Tippe aus der folgenden Buchkritik zu „Die Katzen von Shinjuku“ alles von „Ein frustrierter Texter, eine“ bis hinunter zu „euch ein Katzen-Wortschatzrätsel!“ wortgetreu ab.

Ausgewählter Textauszug:
········

Buchkritik: „Die Katzen von Shinjuku“ von Durian Sukegawa

Letzte Beitragsänderung erfolgte am 17.06.2024.

Ein frustrierter Texter, eine junge Kellnerin in einer winzigen Kneipe in Tokio, skurrile Nachtgestalten … und Katzen. Das sind die Protagonisten in „Die Katzen von Shinjuku“ (「新宿の猫」 / 「しんじゅくのねこ」), einem Roman von Durian Sukegawa (ドリアン助川 / ドリアン すけがわ). Worum es in dem Roman geht, erfahrt ihr in meiner Buchkritik. – Und als besonderes Extra für Japanisch-Lernende biete ich euch ein Katzen-Wortschatzrätsel!

Zum Inhalt des Romans „Die Katzen von Shinjuku“

Der 2019 in Japan erschienene Roman spielt im Tokioter Stadtteil Shinjuku (新宿 / しんじゅく), Ende der 1980er Jahre. Es ist eine Zeit, in der Immobilienspekulanten große Geschäfte machen und damit die gewachsene Struktur der Stadtviertel gefährden.

Der Erzähler Yamazaki Seita (山崎 晴太 / やまざき せいた) ist 27 Jahre alt und unzufrieden mit seinem Leben als Textzulieferer für Quizshows eines TV-Senders. Sein Mentor Nagasawa hat ihm zwar einen Job verschafft, aber eigentlich nutzt er Yamazaki nur aus und behandelt ihn schlecht. Yamazaki ist frustriert: Er arbeitet sehr viel, aber häufig für den Papierkorb und hat wegen seiner Farbenfehlsichtigkeit keine Aussicht auf eine feste Stelle mit interessanteren Aufgaben.

Zur Entspannung geht er gerne abends einen trinken im Vergnügungsviertel Shinjuku Golden Gai (新宿ゴールデン街 / しんじゅくごうるでんがい), im nördlichen Kabukichō 1-chōme.

········

Gespeicherte Daten:
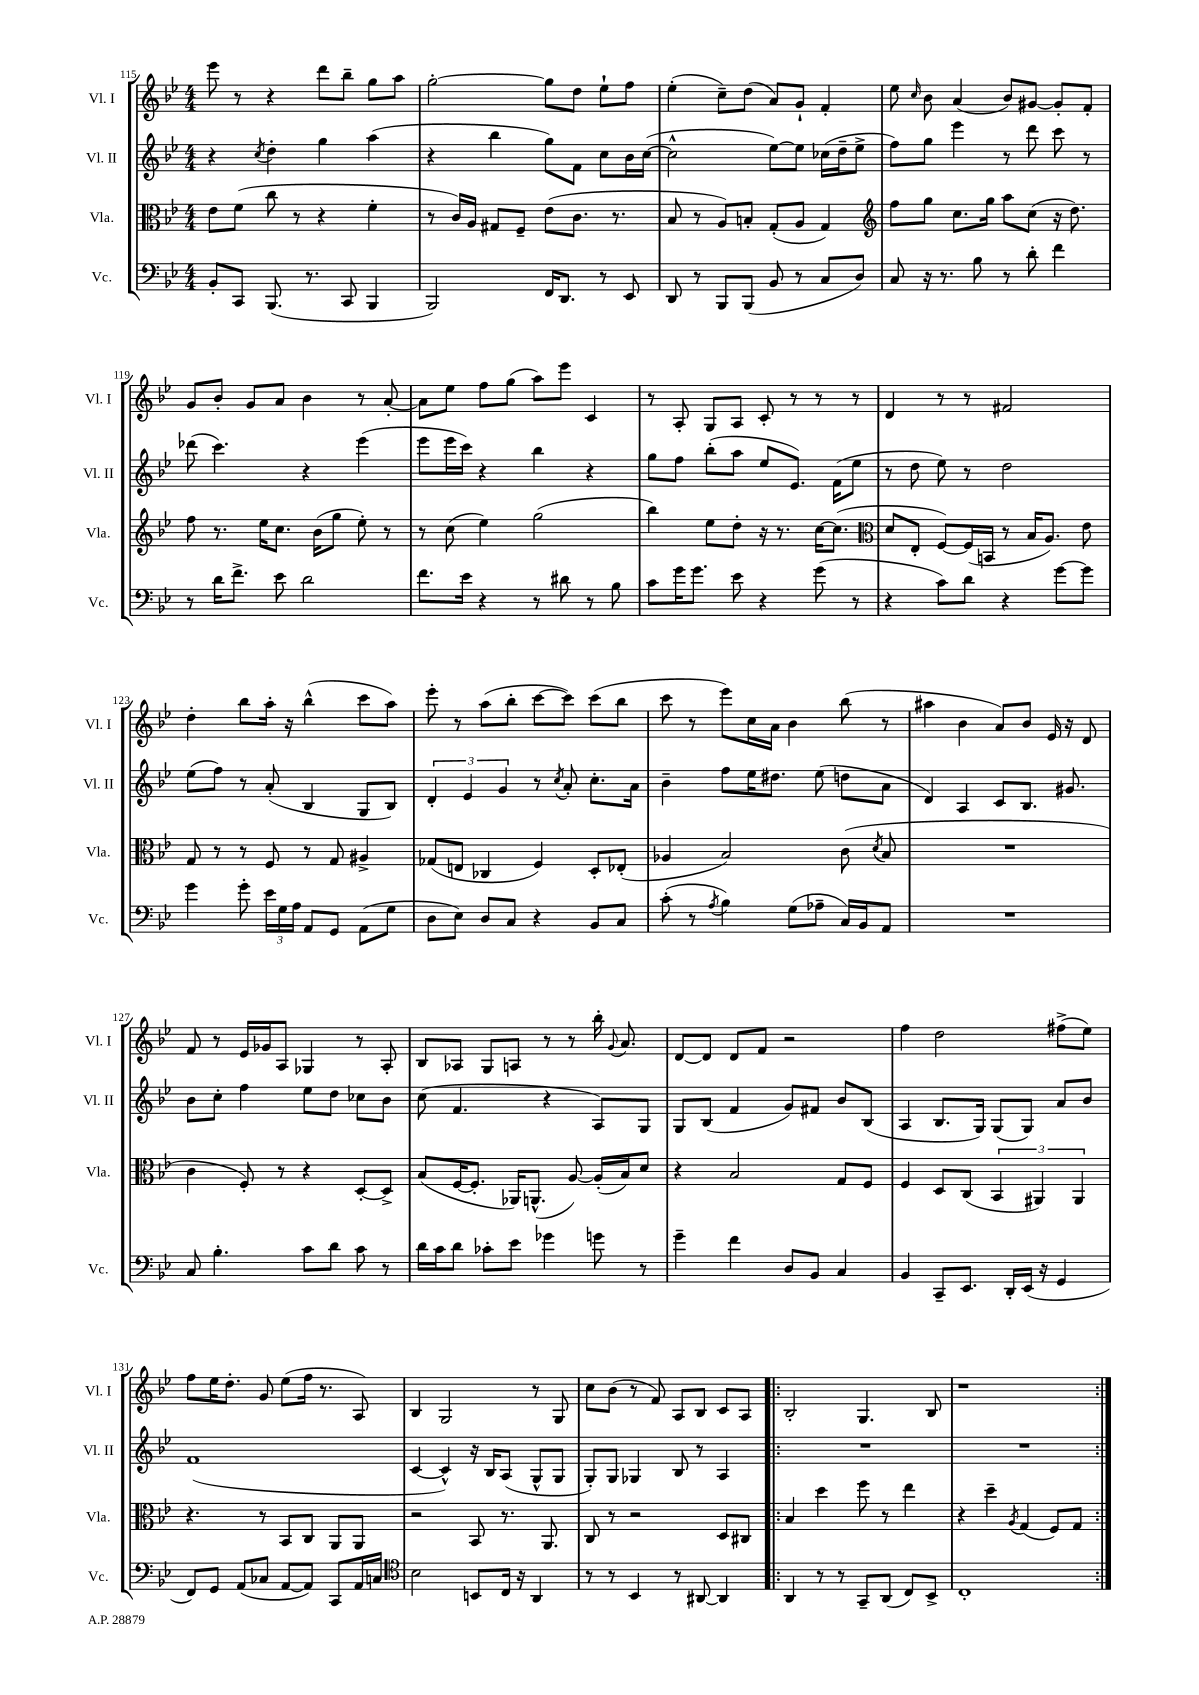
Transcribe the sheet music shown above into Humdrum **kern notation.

**kern	**kern	**kern	**kern
*part4	*part3	*part2	*part1
*staff4	*staff3	*staff2	*staff1
*I"Vc.	*I"Vla.	*I"Vl. II	*I"Vl. I
*I'Vc.	*I'Vla.	*I'Vl. II	*I'Vl. I
*clefF4	*clefC3	*clefG2	*clefG2
*k[b-e-]	*k[b-e-]	*k[b-e-]	*k[b-e-]
*M4/4	*M4/4	*M4/4	*M4/4
=115	=115	=115	=115
8BB-'/L	8e-\L	4r	8eee-\
8CC/J	(8f\J	.	8r
.	.	8qcc/	.
(8.BBB-/	8cc\	4dd'\	4r
.	8r	.	.
8.r	.	.	.
.	4r	4gg\	8ddd\L
8CC/	.	.	8bb-~\J
4BBB-/	4f'\	(4aa\	8gg\L
.	.	.	8aa\J
=116	=116	=116	=116
2BBB-/)	8r	4r	[2gg'\
.	16c/LL)	.	.
.	16A/JJ	.	.
.	8G#X/L	4bb-\	.
.	8F~/J	.	.
16FF/KL	(8e-\L	8gg\L)	8gg\L]
8.DD/J	.	.	.
.	8.c\J	8f\J	8dd\J
8r	.	8cc\L	8ee-`\L
.	8.r	.	.
8EE-/	.	16b-\L	8ff\J
.	.	([16cc\JJ	.
=117	=117	=117	=117
8DD/	8B-/	2cc^^\]	(4ee-'\
8r	8r	.	.
8BBB-/L	8A/L)	.	8cc~\L)
(8BBB-/J	8Bn'/J	.	(8dd\J
8BB-/	(8G'/L	[8ee-\L)	8a/L)
8r	8A/J	8ee-\J]	8g`/J
8C/L	4G/)	(16cc-X\LL	4f'/
.	.	16dd~\J	.
8D/J)	.	8ee-^\J	.
=118	=118	=118	=118
*	*clefG2	*	*
8C/	8ff\L	8ff\L)	8ee-\
.	.	.	16qqcc/
16r	8gg\J	8gg\J	8b-\
8.r	.	.	.
.	8.cc\L	4eee-\	(4a/
8B-\	.	.	.
.	16gg\Jk	.	.
8r	8aa\L	8r	8b-/L)
8d'\	(8cc\J	8ddd\	[8g#X/J
4f\	16r	8ccc\	8g#'/L]
.	8.dd\)	.	.
.	.	8r	8f'/J
!!LO:LB:g=z
=119	=119	=119	=119
8r	8ff\	(8ddd-X\	8g/L
16d\KL	8.r	4.ccc\)	8b-'/J
8.f^\J	.	.	.
.	.	.	8g/L
.	16ee-\KL	.	.
8e-\	8.cc\J	.	8a/J
2d\	.	4r	4b-\
.	(16b-\KL	.	.
.	8gg\J	.	.
.	8ee-'\)	(4eee-\	8r
.	8r	.	[8a'/
=120	=120	=120	=120
8.f\L	8r	8eee-\L	8a\L]
.	(8cc\	16eee-\L	8ee-\J
16e-\Jk	.	16ccc\JJ)	.
4r	4ee-\)	4r	8ff\L
.	.	.	(8gg\J
8r	(2gg\	4bb-\	8aa\L)
8d#X\	.	.	8eee-\J
8r	.	4r	4c/
8B-\	.	.	.
=121	=121	=121	=121
8c\L	4bb-\)	8gg\L	8r
16g\K	.	8ff\J	8A'/
8.g\J	.	.	.
.	8ee-\L	(8bb-'\L	8G/L
8e-\	8dd'\J	8aa\J	8A/J
4r	16r	8ee-/L	8c'/
.	8.r	.	.
.	.	8.e-/J)	8r
(8g\	[16cc\KL	.	8r
.	(8.cc\J]	(16f\KL	.
8r	.	8ee-\J	8r
=122	=122	=122	=122
*	*clefC3	*	*
4r	8d/L	8r	4d/
.	8E-'/J	8dd\	.
8c\L)	[8F/L)	8ee-\)	8r
8d\J	(16F/L]	8r	8r
.	16BBn/JJ	.	.
4r	8r	2dd\	2f#X/
.	16B-/KL	.	.
.	8.A/J)	.	.
[8g\L	.	.	.
8g\J]	8e-\	.	.
!!LO:LB:g=z
=123	=123	=123	=123
4g\	8G/	(8ee-\L	4dd'\
.	8r	8ff\J)	.
8g'\	8r	8r	8bb-\L
24e-\LL	8F/	(8a'/	16aa'\Jk
24G\	.	.	.
.	.	.	16r
24A\JJ	.	.	.
8AA/L	8r	4B-/	(4bb-^^\
8GG/J	8G/	.	.
(8AA\L	4A#X^/	8G/L	8ccc\L
8G\J	.	8B-/J)	8aa\J)
=124	=124	=124	=124
8D\L	(8G-X/L	6d'/	8eee-'\
8E-\J)	8En/J	.	8r
.	.	6e-/	.
8D/L	4C-X/	.	(8aa\L
.	.	6g/	.
8C/J	.	.	8bb-'\J
4r	4F/)	8r	[8ccc\L
.	.	8qcc/	.
.	.	8a'/	8ccc\J])
8BB-/L	8D'/L	8.cc'\L	(8ccc\L
8C/J	(8E-X'/J	.	8bb-\J
.	.	16a\Jk	.
=125	=125	=125	=125
(8c'\	4A-X/	4b-~\	8ccc\
8r	.	.	8r
8qA/	.	.	.
4B-\)	2B-/)	8ff\L	8eee-\L)
.	.	16ee-\K	16cc\L
.	.	8.dd#X\J	16a\JJ
(8G\L	.	.	4b-\
8A-X~\J	.	(8ee-\	.
16C/LL)	(8c\	8ddn\L	(8bb-\
16BB-/J	.	.	.
.	8qd/	.	.
8AA/J	8B-/	8a\J	8r
=126	=126	=126	=126
1r	1r	4d/)	4aa#X\
.	.	4A/	4b-\
.	.	8c/L	8a/L)
.	.	8.B-/J	8b-/J
.	.	.	16e-/
.	.	8.g#X/	16r
.	.	.	8d/
!!LO:LB:g=z
=127	=127	=127	=127
8C/	4c\	8b-\L	8f/
4.B-'\	.	8cc'\J	8r
.	8F'/)	4ff\	16e-/LL
.	.	.	16g-X/J
.	8r	.	8A/J
8c\L	4r	8ee-\L	4G-X/
8d\J	.	8dd\J	.
8c\	[8D'/L	8cc-X\L	8r
8r	8D^/J]	8b-\J	8A'/
=128	=128	=128	=128
16d\LL	(8B-/L	(8cc\	8B-/L
16c\J	.	.	.
8d\J	[16F/K	4.f/	8A-X/J
.	8.F'/J]	.	.
8c-X'\L	.	.	8G/L
8e-\J	16AA-X/KL)	.	8An/J
.	(8.AAn^^/J	.	.
4g-X\	.	4r	8r
.	[8A/)	.	8r
8gn\	(16A'/LL]	8A/L)	16bb-'\
.	.	.	8qqg/
.	16B-/J)	.	8.a/
8r	8d/J	8G/J	.
=129	=129	=129	=129
4g~\	4r	8G/L	[8d/L
.	.	(8B-/J	8d/J]
4f\	2B-/	4f/	8d/L
.	.	.	8f/J
8D/L	.	8g/L)	2r
8BB-/J	.	8f#X/J	.
4C/	8G/L	8b-/L	.
.	8F/J	(8B-/J	.
=130	=130	=130	=130
4BB-/	4F/	4A/	4ff\
8CC~/L	8D/L	8.B-/L	2dd\
8.EE-/J	(8C/J	.	.
.	.	16G/Jk)	.
.	6BB-/	(8G/L	.
16DD'/LL	.	.	.
(16EE-/JJ	.	8G/J)	.
.	6AA#X/)	.	.
16r	.	.	.
4GG/	.	8a/L	(8ff#X^\L
.	6AA#/	.	.
.	.	8b-/J	8ee-\J)
!!LO:LB:g=z
=131	=131	=131	=131
8FF/L)	4.r	(1f	8ff\L
8GG/J	.	.	16ee-\K
.	.	.	8.dd'\J
(8AA/L	.	.	.
8C-X/J	8r	.	8g/
[8AA/L	8BB-/L	.	(8ee-\L
8AA/J])	8C/J	.	16ff\Jk
.	.	.	8.r
8CC/L	8AA/L	.	.
16AA/L	8AA/J	.	8A/)
16Cn/JJ	.	.	.
=132	=132	=132	=132
*clefC4	*	*	*
2B-\	2r	[4c/	4B-/
.	.	4c^^/])	2G/
8BBn/L	8BB-/	16r	.
.	.	16B-/KL	.
16C/Jk	8.r	(8A/J	.
16r	.	.	.
4AA/	.	8G^^/L	8r
.	8.AA/	.	.
.	.	8G/J	8G/
=133	=133	=133	=133
8r	8C/	8G'/L)	8cc\L
8r	8r	8G/J	(8b-\J
4BB-/	2r	4G-X/	8r
.	.	.	8f/)
8r	.	8B-/	8A/L
[8AA#X/	.	8r	8B-/J
4AA#/]	8D/L	4A/	8c/L
.	8C#X/J	.	8A/J
=134!|:	=134!|:	=134!|:	=134!|:
4AA/	4B-/	1r	2B-'/
8r	4dd\	.	.
8r	.	.	.
8GG~/L	8ff\	.	4.G/
(8AA/J	8r	.	.
8C/L)	4ee-\	.	.
8BB-^/J	.	.	8B-/
=135	=135	=135	=135
1C'	4r	1r	1r
.	4dd~\	.	.
.	8qA/	.	.
.	(4G/	.	.
.	8F/L)	.	.
.	8G/J	.	.
=:|!	=:|!	=:|!	=:|!
*-	*-	*-	*-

········

Endgültige Antwort:
Ein frustrierter Texter, eine junge Kellnerin in einer winzigen Kneipe in Tokio, skurrile Nachtgestalten … und Katzen. Das sind die Protagonisten in „Die Katzen von Shinjuku“ (「新宿の猫」 / 「しんじゅくのねこ」), einem Roman von Durian Sukegawa (ドリアン助川 / ドリアン すけがわ). Worum es in dem Roman geht, erfahrt ihr in meiner Buchkritik. – Und als besonderes Extra für Japanisch-Lernende biete ich euch ein Katzen-Wortschatzrätsel!